By Richard Duckett TELEGRAM & GAZETTE STAFF - [email protected]
‘Michael Jackson THE IMMORTAL World Tour’
When: 8 p.m. Feb. 28 and March 1
Where: DCU Center, 50 Foster St., Worcester
How much: $52 to $167. Tickets available at the box office, Ticketmaster outlets, by phone at (800) 745-3000 and online at ticketmaster.com.
A guitar prodigy, Desiree Bassett of Ashford, Conn., had been accepted at Berklee College of Music in Boston.
But before she showed up for her first classes, an opportunity presented itself that Bassett couldn’t turn down. Greg Phillinganes, music director of Cirque du Soleil’s pending “Michael Jackson The Immortal World Tour,” offered her a role in the show as lead guitarist.
The tour hit the ground running in Montreal in October 2011, and is still rolling along, returning to the DCU Center (the show was also here in May 2012) for two performances, at 8 p.m.
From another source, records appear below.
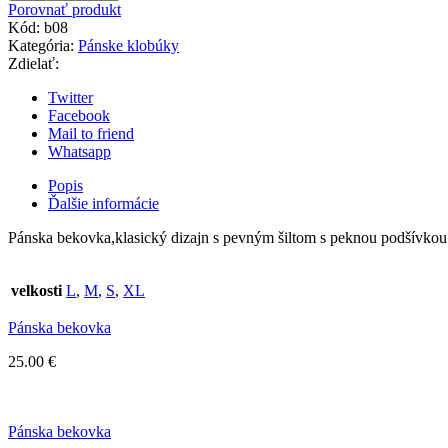
bekovka
Porovnať produkt
Kód:
b08
Kategória:
Pánske klobúky
Zdielať:
Twitter
Facebook
Mail to friend
Whatsapp
Popis
Ďalšie informácie
Pánska bekovka,klasický dizajn s pevným šiltom s peknou podšívkou
velkosti
L
,
M
,
S
,
XL
Pánska bekovka
25.00
€
Pánska bekovka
Friday and Saturday.
Bassett, 21, has been with the show from the start, toured the world with it, and plans on sticking around. “Until the tour ends,” she said during a recent telephone interview. “I’m not really sure when it ends.”
The estate of Michael Jackson (who died in 2009) and Cirque du Soleil (the French-Canadian “Circus of the Sun”) came together to create the “Michael Jackson The Immortal World Tour.” The show has Jackson’s voice singing through the sound system; his songs (more than 30); a live band that includes Bassett along with musicians who performed with Jackson; a huge cast of dancers and performers, underscored by aerial performance, driving acrobatics and vivid choreographies; and multiple screens. Trademark Jackson and Cirque visuals and fantasy blend together, according to the show’s director of creation, Chantal Tremblay, in a previous interview. “It’s a show about him, with him. It’s a fusion of Cirque du Soleil plus a big rock touring concert.”
To put it another way, “It’s been a really fun experience. It’s mind-blowing for me,” said Bassett.
Since listening to Jackson’s music from childhood, Bassett had always been a fan. But she didn’t know how much of a fan she was going to become. “On the tour, I’ve been able to feel the music and get a better understanding of who he was as a person,” she said. “It’s made me 10 million more times a fan.”
Jackson started out young musically, and so did Bassett.
She said she started playing the guitar when she was 3 years old. “I just gravitated, not knowing how to play it, really.” She was encouraged by her parents, and soon was correcting her father, Daniel Bassett, when they were playing guitar together.
At 8, her father took her to perform in a talent show. “It was a little nerve-wracking, but I said ‘I can really do this.’ I forgot about people watching.”
A year later she started taking lessons in the University of Connecticut music program.
In 2005 she was selected as one of 16 finalists at the Olympics of Entertainment in New York City. She performed at the 40th anniversary of Woodstock, bringing up Jimi Hendrix’s original percussionist Geraldo Velez to end the night with “Purple Haze.” She has shared the stage with such artists as Sammy Hagar, Ted Nugent, The Marshall Tucker Band and members of the Allman Brothers.